Quoted text:
Redshift
Amazon Redshift is a fast, fully managed, scalable, and cost-effective cloud data warehouse that enables you to analyze exabytes of data and run complex analytical queries for business insights. With Redshift, you can run and scale analytics on your data within seconds without having to manage your data warehouse infrastructure. Fivetran supports both Redshift provisioned and Redshift Serverless data warehouses as destinations for lower time to value from your data.
Setup guide
Follow our step-by-step Redshift setup guide to connect your Redshift data warehouse with Fivetran.
Type transformation mapping
The data types in your Redshift data warehouse follow Fivetran's standard data type storage.
We use the following data type conversions:
Fivetran Data Type | Destination Data Type | Notes |
---|---|---|
BOOLEAN | BOOLEAN | |
SHORT | SMALLINT | |
INT | INTEGER | |
LONG | BIGINT | |
BIGDECIMAL | DECIMAL | |
FLOAT | REAL | |
DOUBLE | DOUBLEPRECISION | |
LOCALDATE | DATE | |
LOCALDATETIME | TIMESTAMP | |
INSTANT | TIMESTAMP_TZ | For source connectors created before August 30, 2021, we convert INSTANT to TIMESTAMP. |
STRING | VARCHAR or TEXT | VARCHAR if bytelength is present, else TEXT. |
JSON | VARCHAR | |
BINARY | VARBYTE | For source connectors created before September 1, 2022, we convert BINARY to VARCHAR as the Base64 encoding of the raw bytes. |
Optimize Redshift
Add sort and distribution keys
Fivetran automatically infers the primary, foreign, sort, and distribution (dist) keys whenever possible. The data from cloud application connectors should automatically have all four keys. For database connectors, we add the primary and foreign keys (if they are present in the source), but not the dist and sort keys.

Data shown:
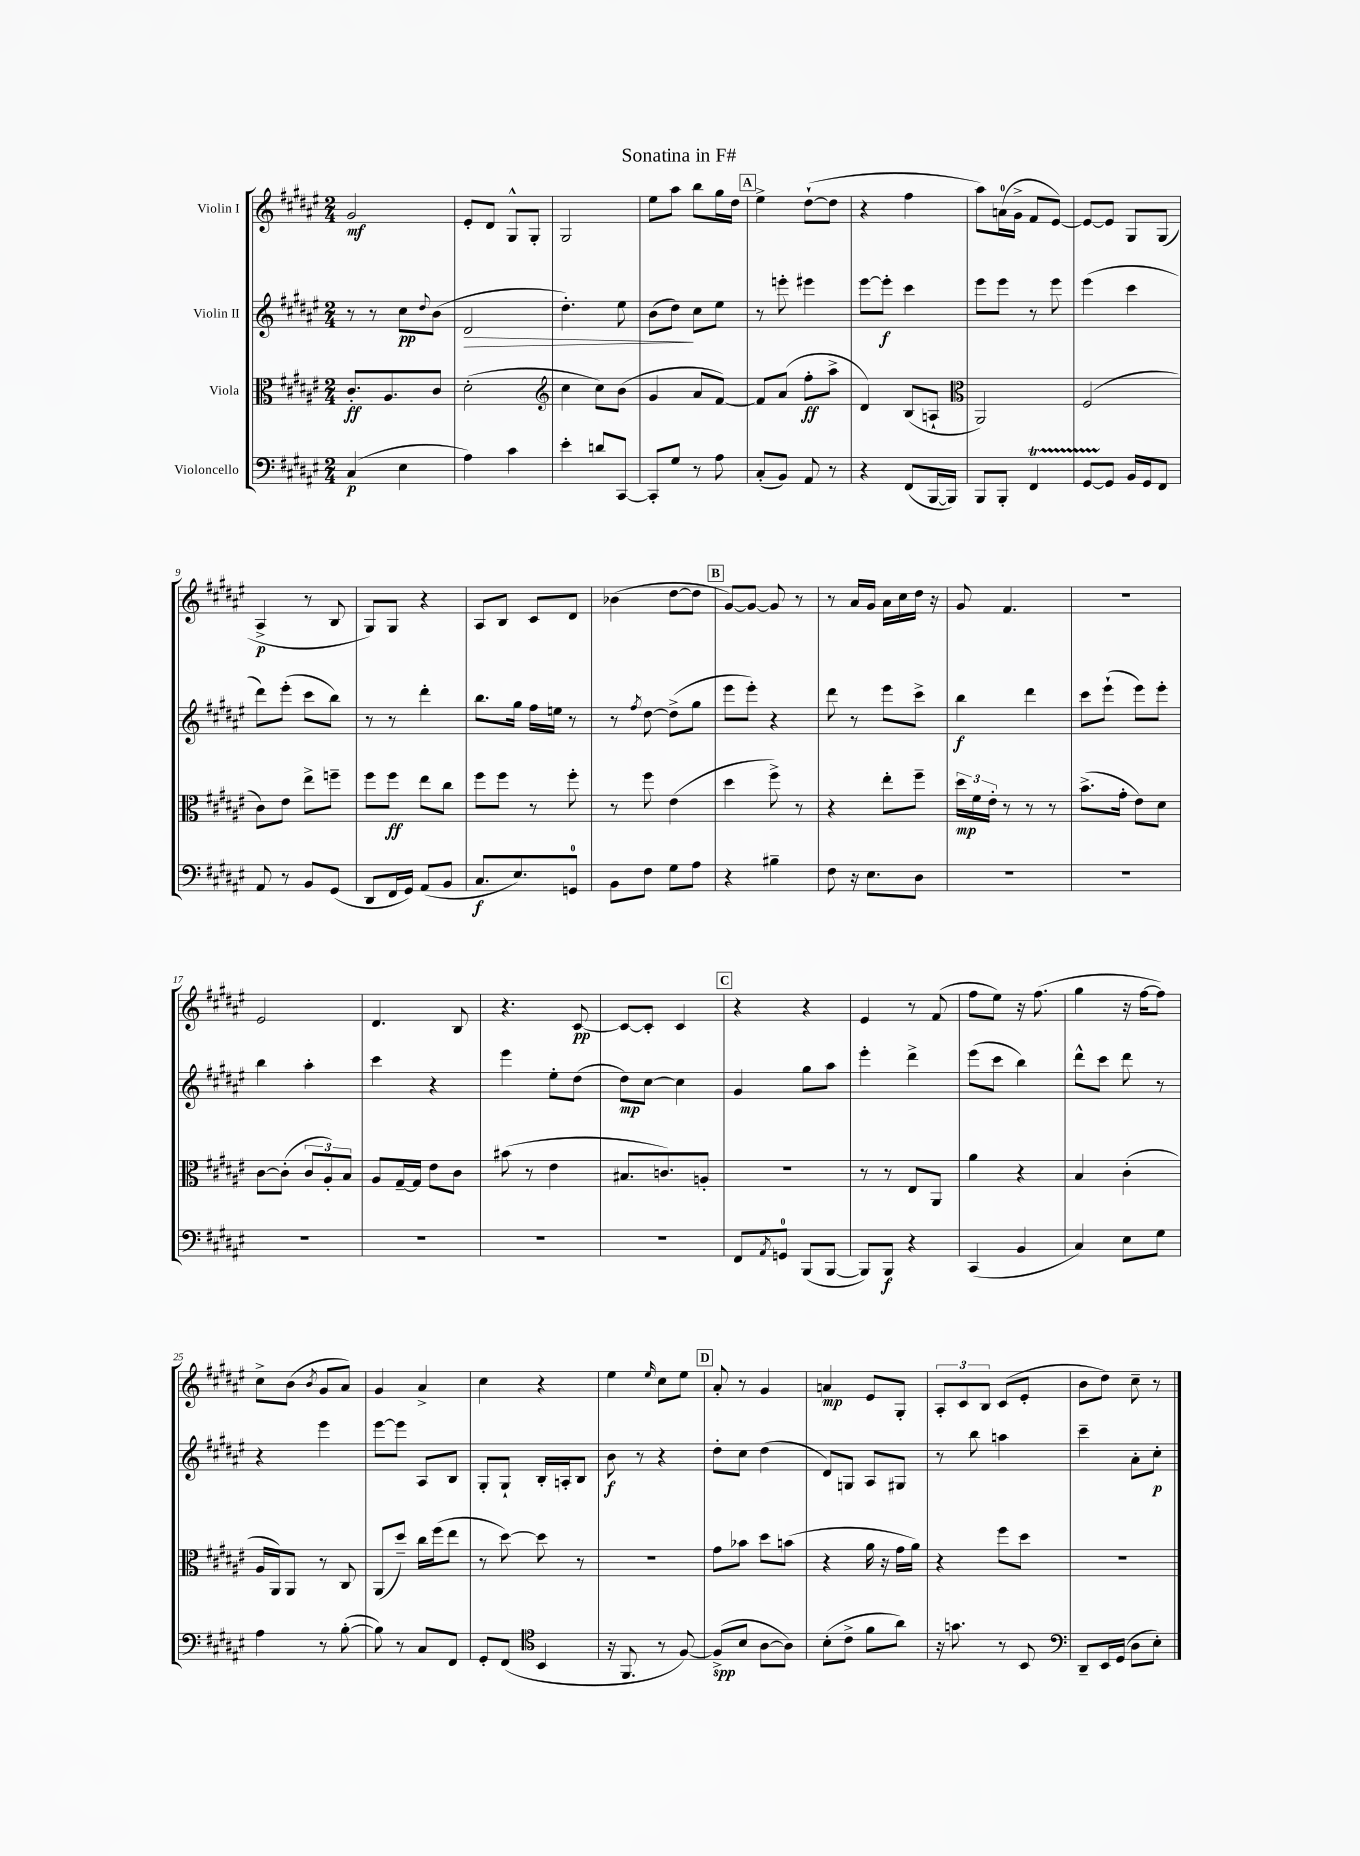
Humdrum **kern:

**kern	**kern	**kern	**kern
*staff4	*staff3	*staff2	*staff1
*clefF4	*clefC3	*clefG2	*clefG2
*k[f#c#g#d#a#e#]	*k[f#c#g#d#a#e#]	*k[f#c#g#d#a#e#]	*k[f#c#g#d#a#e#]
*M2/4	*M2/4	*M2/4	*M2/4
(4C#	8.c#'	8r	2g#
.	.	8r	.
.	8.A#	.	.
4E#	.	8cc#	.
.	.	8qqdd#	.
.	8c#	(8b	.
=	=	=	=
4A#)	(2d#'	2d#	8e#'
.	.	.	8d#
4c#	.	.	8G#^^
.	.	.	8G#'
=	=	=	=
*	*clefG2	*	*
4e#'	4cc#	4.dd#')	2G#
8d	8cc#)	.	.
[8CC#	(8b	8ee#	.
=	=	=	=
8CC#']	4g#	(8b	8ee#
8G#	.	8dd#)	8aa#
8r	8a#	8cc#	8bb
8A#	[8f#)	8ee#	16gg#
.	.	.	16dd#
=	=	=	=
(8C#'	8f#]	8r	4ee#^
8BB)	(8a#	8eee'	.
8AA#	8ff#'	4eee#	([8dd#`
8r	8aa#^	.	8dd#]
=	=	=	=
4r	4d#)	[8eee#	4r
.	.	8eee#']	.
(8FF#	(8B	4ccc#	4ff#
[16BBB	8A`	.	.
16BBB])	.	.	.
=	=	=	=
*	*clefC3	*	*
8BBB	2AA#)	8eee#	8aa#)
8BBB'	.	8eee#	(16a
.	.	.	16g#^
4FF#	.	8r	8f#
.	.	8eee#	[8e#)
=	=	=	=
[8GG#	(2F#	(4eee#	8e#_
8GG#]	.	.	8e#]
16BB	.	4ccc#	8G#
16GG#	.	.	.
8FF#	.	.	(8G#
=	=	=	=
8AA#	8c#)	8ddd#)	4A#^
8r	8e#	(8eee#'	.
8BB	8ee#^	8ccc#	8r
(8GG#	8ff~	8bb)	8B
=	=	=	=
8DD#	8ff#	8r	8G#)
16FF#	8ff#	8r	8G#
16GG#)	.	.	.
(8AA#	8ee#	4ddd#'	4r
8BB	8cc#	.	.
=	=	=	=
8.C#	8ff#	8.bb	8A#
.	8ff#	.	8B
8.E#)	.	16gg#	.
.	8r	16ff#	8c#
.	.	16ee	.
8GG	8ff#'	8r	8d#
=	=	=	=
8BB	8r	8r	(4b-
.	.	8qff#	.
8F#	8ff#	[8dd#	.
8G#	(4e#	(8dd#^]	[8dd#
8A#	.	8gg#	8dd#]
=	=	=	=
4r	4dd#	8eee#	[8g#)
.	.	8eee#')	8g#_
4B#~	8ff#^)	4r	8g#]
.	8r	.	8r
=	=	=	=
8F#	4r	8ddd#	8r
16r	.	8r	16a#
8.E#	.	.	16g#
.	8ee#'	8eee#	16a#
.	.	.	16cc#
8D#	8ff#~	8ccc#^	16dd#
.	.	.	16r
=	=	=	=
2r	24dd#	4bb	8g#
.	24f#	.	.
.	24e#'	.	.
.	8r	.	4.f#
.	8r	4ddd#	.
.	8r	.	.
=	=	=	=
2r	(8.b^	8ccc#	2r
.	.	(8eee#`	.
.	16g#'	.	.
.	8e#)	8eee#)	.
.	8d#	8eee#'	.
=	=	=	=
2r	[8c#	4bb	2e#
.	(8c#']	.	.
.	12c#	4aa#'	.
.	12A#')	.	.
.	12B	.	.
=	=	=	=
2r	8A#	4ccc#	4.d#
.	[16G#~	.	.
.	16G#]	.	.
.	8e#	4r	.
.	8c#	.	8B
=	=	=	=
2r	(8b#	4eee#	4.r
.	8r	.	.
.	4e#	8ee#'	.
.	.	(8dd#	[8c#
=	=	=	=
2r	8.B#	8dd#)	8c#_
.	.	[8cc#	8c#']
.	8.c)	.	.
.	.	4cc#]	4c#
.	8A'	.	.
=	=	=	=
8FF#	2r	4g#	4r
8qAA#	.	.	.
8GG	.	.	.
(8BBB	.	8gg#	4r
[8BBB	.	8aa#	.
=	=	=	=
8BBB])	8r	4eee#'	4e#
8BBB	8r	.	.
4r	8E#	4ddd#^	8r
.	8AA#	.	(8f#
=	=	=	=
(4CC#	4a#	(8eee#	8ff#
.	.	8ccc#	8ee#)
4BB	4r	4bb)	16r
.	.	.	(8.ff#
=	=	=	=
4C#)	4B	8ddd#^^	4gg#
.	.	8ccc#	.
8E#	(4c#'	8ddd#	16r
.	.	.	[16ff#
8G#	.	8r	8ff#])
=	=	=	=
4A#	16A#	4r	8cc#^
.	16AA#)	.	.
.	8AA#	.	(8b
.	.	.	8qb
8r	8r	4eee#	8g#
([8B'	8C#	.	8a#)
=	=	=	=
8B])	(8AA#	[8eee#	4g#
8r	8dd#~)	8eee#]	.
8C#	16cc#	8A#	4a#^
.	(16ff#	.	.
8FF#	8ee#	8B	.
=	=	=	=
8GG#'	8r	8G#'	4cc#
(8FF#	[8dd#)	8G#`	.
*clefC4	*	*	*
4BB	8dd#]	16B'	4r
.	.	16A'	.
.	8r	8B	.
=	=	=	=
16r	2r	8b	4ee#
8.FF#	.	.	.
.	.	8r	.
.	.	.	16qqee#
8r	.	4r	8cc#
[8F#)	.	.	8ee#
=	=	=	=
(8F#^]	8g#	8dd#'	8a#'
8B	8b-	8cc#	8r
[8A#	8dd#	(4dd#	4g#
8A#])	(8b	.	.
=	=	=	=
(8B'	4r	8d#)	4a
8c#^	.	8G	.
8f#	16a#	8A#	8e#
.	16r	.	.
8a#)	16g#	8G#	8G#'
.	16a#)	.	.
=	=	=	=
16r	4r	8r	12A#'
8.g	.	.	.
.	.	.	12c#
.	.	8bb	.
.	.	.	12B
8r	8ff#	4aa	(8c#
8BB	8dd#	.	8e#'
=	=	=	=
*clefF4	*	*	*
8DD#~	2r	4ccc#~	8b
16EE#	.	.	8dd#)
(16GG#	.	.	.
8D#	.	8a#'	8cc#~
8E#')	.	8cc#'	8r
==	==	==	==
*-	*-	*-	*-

Written problem 1: According to the Redshift page, which keys does Fivetran add for database connectors?
Written problem 2: Pick up the Redshift page after its final sentence and keep writing it.

Output 1: The primary and foreign keys, if they are present in the source.

Output 2:
You can add Redshift's sort key and dist key to optimize query performance and improve sync speeds. For example, if you set the primary key as a sort key, it will result in the following:
- Faster delete operations of the common records
- Improved sync speeds during upsert operations
- Quicker analysis queries
The following steps apply to all data sources. In the example below, we'll use the EVENT
table from the Snowplow connector. Suppose you want to apply sort and dist keys to the snowplow.event
table. You have to create a new table that's the same as the original table, but with sort and dist keys:
Pause the connector (Snowplow in our example) from the Fivetran dashboard. On the connector dashboard, set the connector status toggle to PAUSED, ensuring that a sync isn't taking place.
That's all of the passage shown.